Special Series "Happy Rails": LRT Debuts

On June 26, Hiawatha light rail will debut in the Twin Cities, and the man in charge of putting the line in place will take his curtain call. 

  Mike Setzer at the Lake Street LRT station, May 2004. Setzer will leave Metro Transit soon after the debut of Hiawatha light rail.

Mike Setzer at the Lake Street LRT station, May 2004. Setzer will leave Metro Transit soon after the debut of Hiawatha light rail.

June 2004—Mike Setzer, Metro Transit’s general manager since 2002, will head to Cincinnati to run the Southwest Ohio Regional Transit Authority, a position he previously held from 1987 to 1993. Setzer’s family has lived in Cincinnati during the years he has held his post with Metro Transit in Minneapolis.

"This is a very difficult decision," Setzer said in a statement announcing the move in May. "Metro Transit is the finest agency I have served in my 30 years in this profession. Nevertheless, my 13-year-old daughter and wife, Kathy, deserve a full-time dad and husband. This new position affords that opportunity."

On schedule, on budget

P1010062.JPG

Managing the return of commuter rail to the Twin Cities after a 50-year hiatus will no doubt rank as Setzer’s signature achievement with Metro Transit. Hiawatha LRT will be delivered on budget at $715 million and, in terms of construction, on schedule. 

But Setzer’s tenure has been marked with other major events, including the 2004 bus operators’ strike. The 46-day walkout was the longest in a major city in 20 years, said Setzer. Metro Transit reports that it recovered 90 percent of lost ridership in the six weeks following the strike, though Setzer noted that a year might be needed to close the gap fully. 

In 2003, Setzer managed to close an $11.4 million state funding gap for the agency.

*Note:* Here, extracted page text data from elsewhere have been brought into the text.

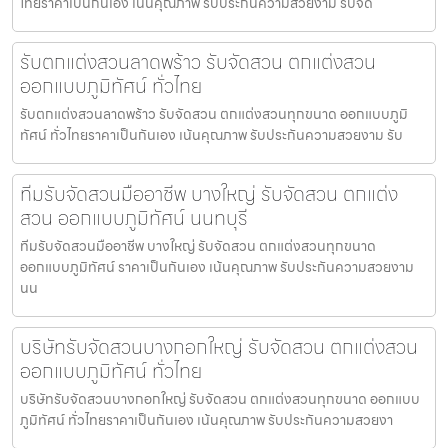
ไทยราคาเป็นกันเอง เน้นคุณภาพ รับประกันความสวยงาม รับจัด
รับตกแต่งสวนลาดพร้าว รับจัดสวน ตกแต่งสวน
ออกแบบภูมิทัศน์ ทั่วไทย
รับตกแต่งสวนลาดพร้าว รับจัดสวน ตกแต่งสวนทุกขนาด ออกแบบภูมิ
ทัศน์ ทั่วไทยราคาเป็นกันเอง เน้นคุณภาพ รับประกันความสวยงาม รับ
ทีมรับจัดสวนมืออาชีพ บางใหญ่ รับจัดสวน ตกแต่ง
สวน ออกแบบภูมิทัศน์ นนทบุรี
ทีมรับจัดสวนมืออาชีพ บางใหญ่ รับจัดสวน ตกแต่งสวนทุกขนาด
ออกแบบภูมิทัศน์ ราคาเป็นกันเอง เน้นคุณภาพ รับประกันความสวยงาม
นน
บริษัทรับจัดสวนบางกอกใหญ่ รับจัดสวน ตกแต่งสวน
ออกแบบภูมิทัศน์ ทั่วไทย
บริษัทรับจัดสวนบางกอกใหญ่ รับจัดสวน ตกแต่งสวนทุกขนาด ออกแบบ
ภูมิทัศน์ ทั่วไทยราคาเป็นกันเอง เน้นคุณภาพ รับประกันความสวยงา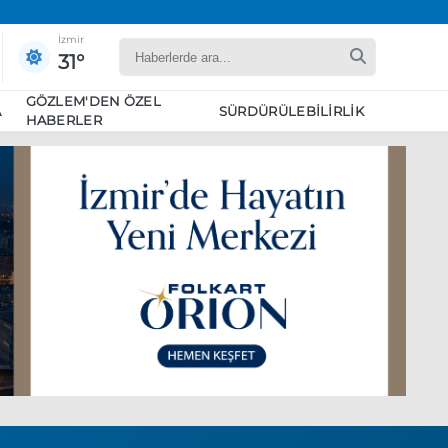
İzmir
31°
GÖZLEM'DEN ÖZEL
A
SÜRDÜRÜLEBILIRLIK
HABERLER
yaret edecek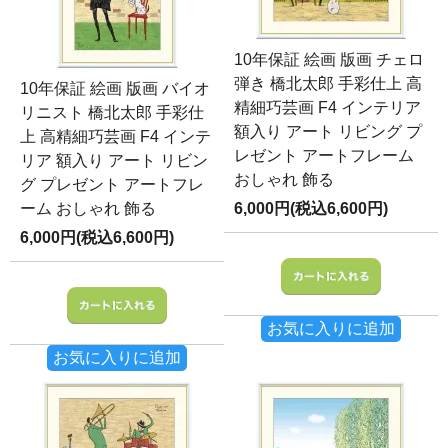
10年保証 絵画 版画 チェロ
弾き 橋北太郎 手彩仕上 高
10年保証 絵画 版画 バイオ
精細巧芸画 F4 インテリア
リニスト 橋北太郎 手彩仕
額入り アート リビング プ
上 高精細巧芸画 F4 インテ
レゼント アートフレーム
リア 額入り アート リビン
おしゃれ 飾る
グ プレゼント アートフレ
ーム おしゃれ 飾る
6,000円(税込6,600円)
6,000円(税込6,600円)
お気に入りに追加
お気に入りに追加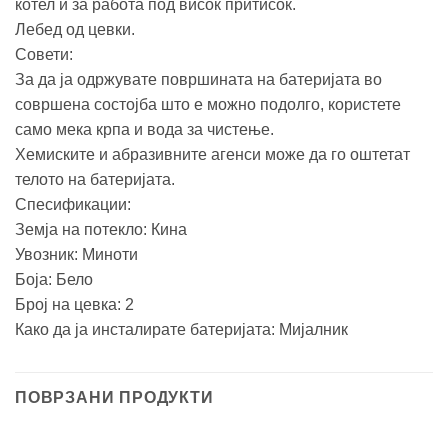
котел и за работа под висок притисок.
Лебед од цевки.
Совети:
За да ја одржувате површината на батеријата во
совршена состојба што е можно подолго, користете
само мека крпа и вода за чистење.
Хемиските и абразивните агенси може да го оштетат
телото на батеријата.
Спесификации:
Земја на потекло: Кина
Увозник: Миноти
Боја: Бело
Број на цевкa: 2
Како да ја инсталирате батеријата: Мијалник
ПОВРЗАНИ ПРОДУКТИ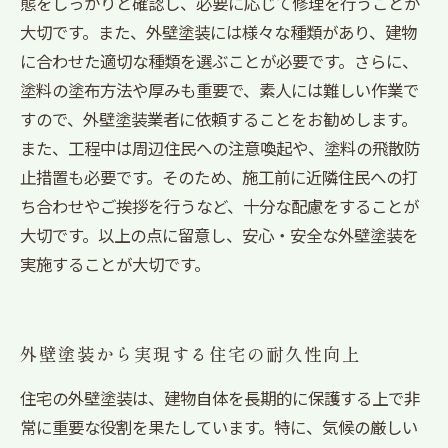
態をしっかりと確認し、必要に応じて修理を行うことが
大切です。また、外壁塗装には様々な種類があり、建物
に合わせた適切な種類を選ぶことが必要です。さらに、
塗料の塗布方法や厚みも重要で、素人には難しい作業で
すので、外壁塗装業者に依頼することをお勧めします。
また、工程中は周辺住民への注意喚起や、塗料の飛散防
止措置も必要です。そのため、施工前に近隣住民への打
ち合わせやご挨拶を行うなど、十分な配慮をすることが
大切です。以上の点に留意し、安心・安全な外壁塗装を
実施することが大切です。
外壁塗装から実現する住宅の耐久性向上
住宅の外壁塗装は、建物自体を長期的に保護する上で非
常に重要な役割を果たしています。特に、気候の厳しい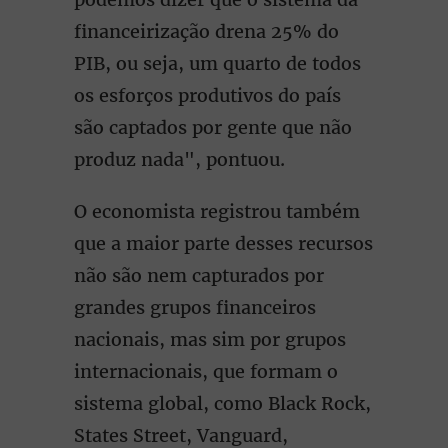
financeirização drena 25% do
PIB, ou seja, um quarto de todos
os esforços produtivos do país
são captados por gente que não
produz nada", pontuou.
O economista registrou também
que a maior parte desses recursos
não são nem capturados por
grandes grupos financeiros
nacionais, mas sim por grupos
internacionais, que formam o
sistema global, como Black Rock,
States Street, Vanguard,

He had to raise fares and implement a five-percent service cut, but the overall impacts were broadly thought to be minimal considering the size of the budget shortfall.

New services and innovation
Setzer’s administration created new and improved bus service for south Minneapolis, Bloomington, Edina and Richfield through a comprehensive community outreach process. 

And Setzer is being praised as a technological innovator, boosting the performance of Metro Transit’s 900-bus system by introducing rechargeable “smart cards” for fares, installing satellite tracking systems on buses, and experimenting with hybrid electric buses.

The Phillips Partnership would like to thank Mike Setzer for his work on sustainable development in the Twin Cities and in south Minneapolis in particular.